The author of the article, sekha (as he is known on DW), is quite a nice chap and open to discussions. When that article was discussed on DW, it appears that he was in the grip of the enthusiasm that typically possesses writers who’ve discovered something quite ground-breaking. My grouse is not with him, but more with Ven Analayo in his article The Mahācattārīsaka-sutta in the Light of its Parallels (https://www.buddhismuskunde.uni-hamburg.de/pdf/5-personen/analayo/mahacattarisaka.pdf).
There he helpfully noted 2 Chinese sutras from the SA (ie 785 and 789) which also employ the lokuttara scheme. Unlike MN 117 which does not use the term lokiya, both of the Chinese texts do (世) in contrast to lokuttara (出世).

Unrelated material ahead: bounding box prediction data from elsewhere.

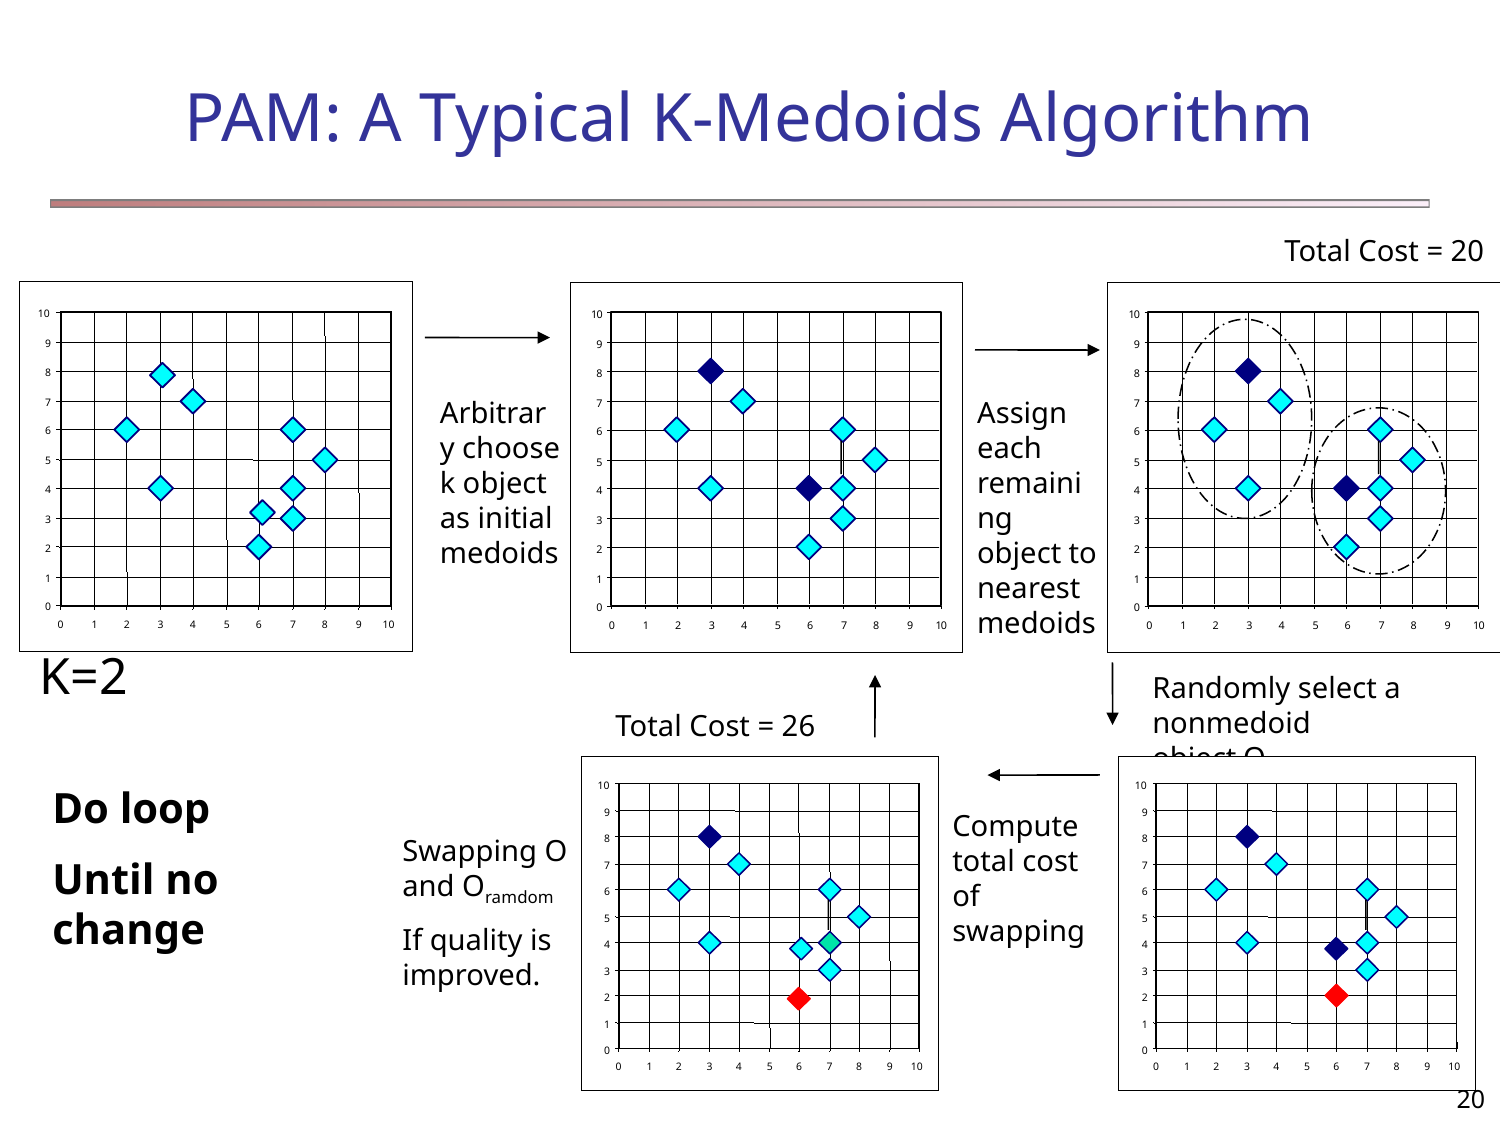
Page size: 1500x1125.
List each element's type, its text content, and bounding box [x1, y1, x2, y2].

text_box [150, 362, 175, 388]
title PAM: A Typical K-Medoids Algorithm [0, 62, 1500, 163]
text_box Do loop Until no change [37, 774, 363, 961]
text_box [1118, 756, 1477, 1091]
text_box Assign each remaining object to nearest medoids [979, 387, 1094, 647]
text_box Randomly select a nonmedoid object,Oramdom [1137, 672, 1500, 787]
text_box 20 [1187, 1062, 1500, 1125]
text_box Swapping O and Oramdom If quality is improved. [387, 824, 576, 999]
text_box Total Cost = 20 [1269, 224, 1500, 273]
text_box [1106, 672, 1119, 725]
text_box [249, 500, 275, 526]
text_box K=2 [25, 637, 143, 713]
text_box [1099, 274, 1500, 663]
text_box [562, 274, 976, 663]
text_box Arbitrary choose k object as initial medoids [424, 387, 557, 612]
text_box Compute total cost of swapping [943, 799, 1113, 955]
text_box Total Cost = 26 [600, 699, 831, 750]
text_box [19, 281, 413, 652]
text_box [424, 331, 550, 344]
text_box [581, 756, 939, 1091]
text_box [868, 675, 882, 738]
text_box [987, 768, 1100, 782]
text_box [979, 343, 1094, 357]
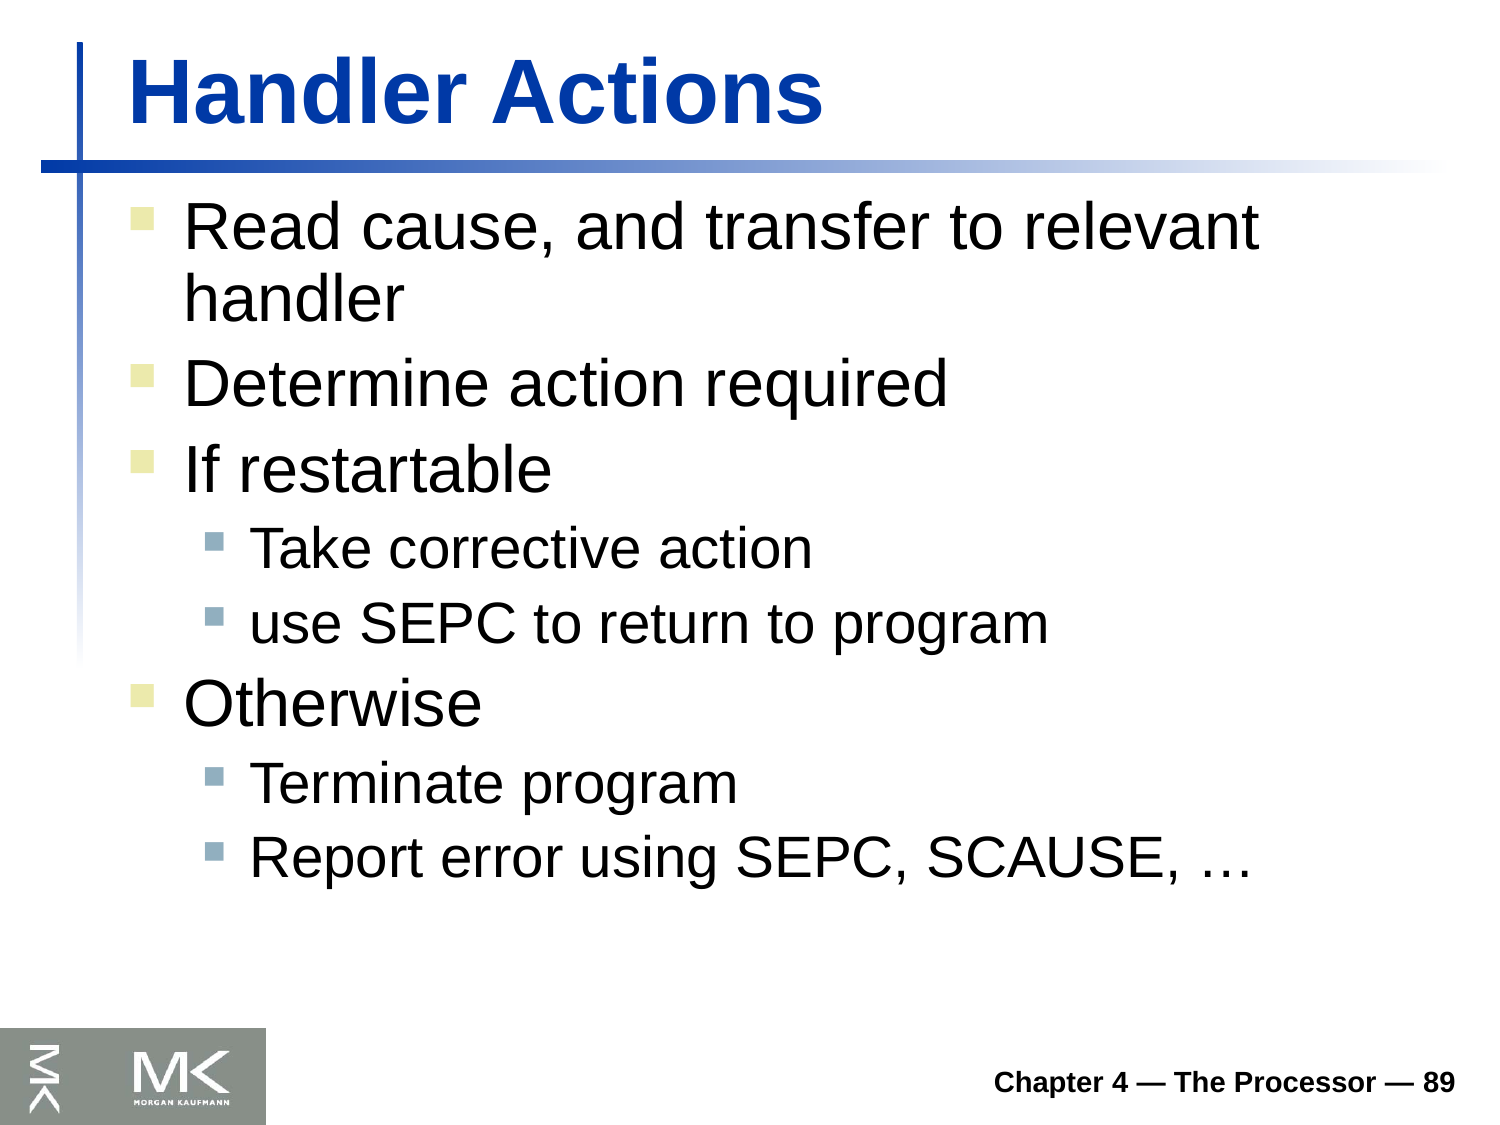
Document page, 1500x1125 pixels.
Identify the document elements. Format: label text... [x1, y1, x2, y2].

I do not know what possessed him to think that lokuttara in sutras must carry the Abhidharmic sense of “supramundane”. Taking the pericope from SA 785, it says -
聖、出世間,無漏、不取,正盡苦,轉向苦邊, 轉向苦邊
noble, supramundane, without influxes, without grasping, that rightly
eradicates dukkha and turns towards the transcendence of dukkha. (per Ven Analayo)
Now, I don’t know what the Indic actually looks like, so I can’t do an analysis to see if the waxing syllables principle was at play here. But, if one puts aside the assumption that lokuttara in a sutra must must mean supramundane, then to my simple mind, the entire set is nothing more than a bundle of synonyms all pointing to something that ends suffering. Lokuttara here would simply mean “world-transcending”, the “world” being of course nothing more than the 5 Aggregates.

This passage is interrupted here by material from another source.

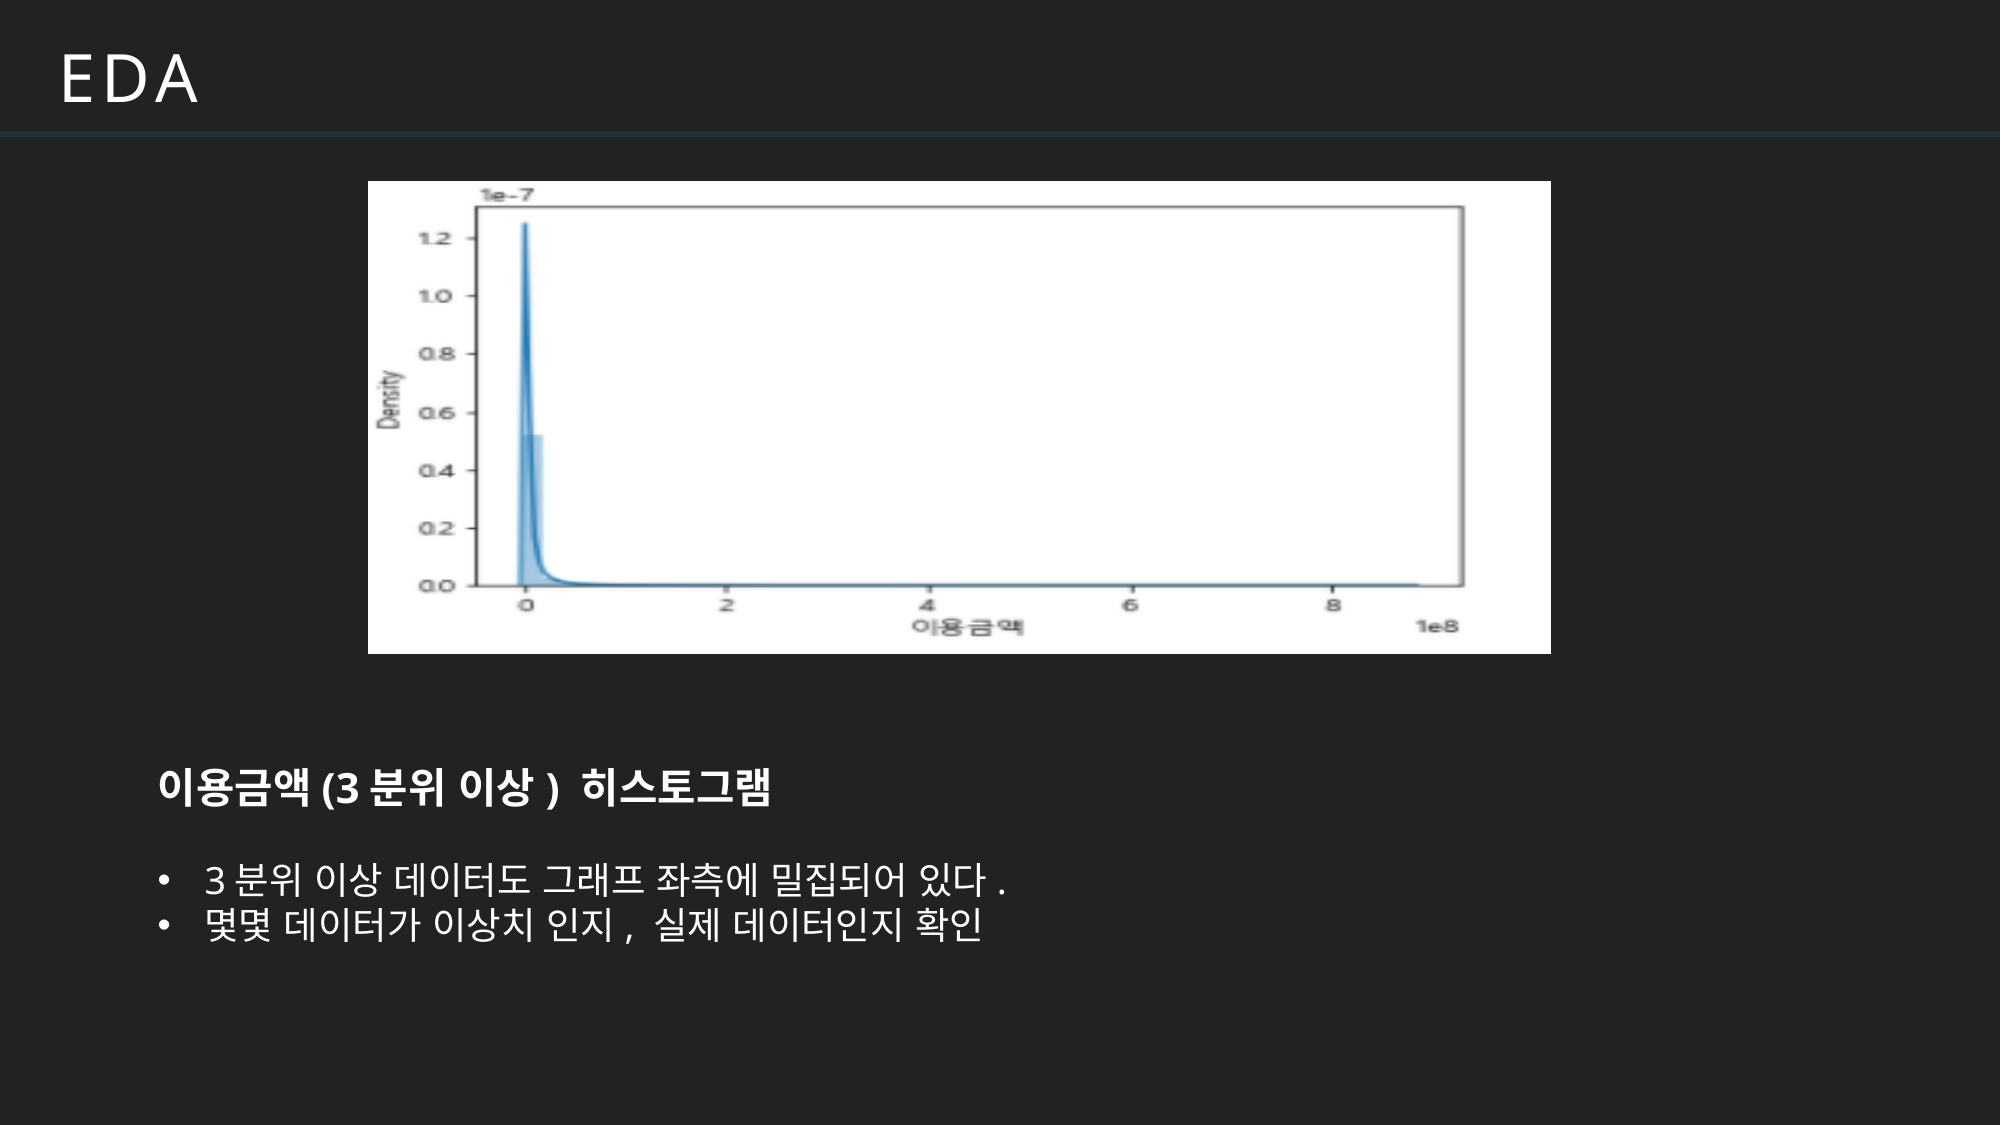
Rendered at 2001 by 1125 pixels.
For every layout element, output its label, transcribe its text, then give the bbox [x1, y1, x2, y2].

picture [368, 181, 1551, 654]
text_box EDA [43, 28, 214, 124]
text_box 이용금액(3분위 이상) 히스토그램 3분위 이상 데이터도 그래프 좌측에 밀집되어 있다. 몇몇 데이터가 이상치 인지, 실제 데이터인지 확인 [142, 754, 1669, 955]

I would have thought that the section in SA 785 on Right Concentration that is “worldly” and “world-transcending” fits neatly into the examplars in AN 3.116, 4.123, 4.125. None of these texts call for the need for a “supramundane” concentration to escape the bondage of suffering. It’s just the plain old “noble” path which is “world-transcending”.
There is another set of pericope in SA 785 -
謂聖弟子苦苦思惟,集、滅、道道思惟
a noble disciple gives attention to dukkha as dukkha, gives attention to
its arising … to its cessation … and to the path as path (per Ven Analayo)
I suspect that the Chinese translator was working with a satipaṭṭhāna pericope and did not render the locative of reference what would have attached to each of the 4 fields of contemplation. I did manage to locate 2 of the 4 contemplations in the Pali, ie dukkhānupassī (a contemplator of suffering), and nirodhānupassī (a contemplator of cessation).
If the sense being carried by the lokuttara sections is that each of the path factors are always framed in the context of “with reference to ABC Truth, dwell contemplating that Truth”, again this looks like a plain vanilla exhortation to consider wisely so as to give rise to the Awakening Factors. It seems unnecessary to canvass the supramundane to read lokuttara.